I believe Michael Bush has the right idea with keeping to, one size for all theory as it makes a lot of hard work go such much smoother when you try to organize things!


----------



## pieter1 (Dec 21, 2009)

Thanks for your replies. I am a beekeeper in The Netherlands, I'm planning to use the same system that Michael Bush is using. In the Netherlands the most common frame size is simplex. I would like to use Langstroth supers, are the frames of Langstroth supers the same as the dadant US supers?


----------



## bluegrass (Aug 30, 2006)

In the US any size other than Langstroth is completely unknown. What Micheal Bush uses as a "medium" super is in fact a Dadant super with less frames, so the frame is the same size as your Dadant supers. 

If Simplex is the most common in your area, that is what I would use, just for ease of acquisition. 

Hope that helps.


----------



## Michael Bush (Aug 2, 2002)

>I am a beekeeper in The Netherlands, I'm planning to use the same system that Michael Bush is using. In the Netherlands the most common frame size is simplex. I would like to use Langstroth supers, are the frames of Langstroth supers the same as the dadant US supers? 

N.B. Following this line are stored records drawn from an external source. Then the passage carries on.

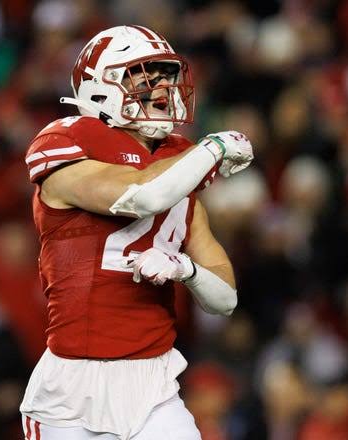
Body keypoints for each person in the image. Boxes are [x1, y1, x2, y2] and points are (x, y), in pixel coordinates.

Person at [19, 25, 254, 440]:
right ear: (101, 88)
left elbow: (226, 300)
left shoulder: (181, 168)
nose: (162, 87)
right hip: (73, 388)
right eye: (145, 75)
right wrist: (214, 149)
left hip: (153, 385)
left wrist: (185, 270)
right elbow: (141, 194)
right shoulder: (68, 147)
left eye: (167, 75)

I'm not sure of all the terminology nor am I sure what a "simplex" hive is. I can find some on the internet, but no clear dimensions. I'm using a standard eight frame Langstroth box (that we have had in common use here since the mid 1800s) and a medium frames (that has been around since the late 1800s). The frame has to fit the box. In other words they have to be medium depth boxes and medium depth frames. A medium is a 6 1/4" frame in a 6 5/8" deep box (15.875 cm deep frame).

Usually in Europe and in the US a "Dadant" is 11 1/4" frame (28.575 cm). 

I would stick with what is readily available in The Netherlands. But basically what I'm using is a more shallow frame (although not the shallowest, we have two frame sizes more shallow, a "shallow" and an "extra shallow") and a more narrow box (8 frames vs 10 frames). I see Simplex boxes for sale (although I don't see various depths) in various widths of 5, 6 and 11. Six is probably a bit skinny to be stable in the wind in my climate. In my short time in The Netherlands, I never saw wind there like we have, but I'm sure you have wind fairly constant or you wouldn't have invented the windmill.  But if you put them against one another that might be stable enough. Or it might be worth building eight frame boxes for Simplex frames. Are there different depths for the Simplex boxes and frames?

My goal was something that packed full of honey would not exceed 50 lbs. (23 kg) for lifting purposes. I also wanted something the width of a winter cluster (12 1/4" inside or 31 cm). So the eight frame mediums were perfect for me.


----------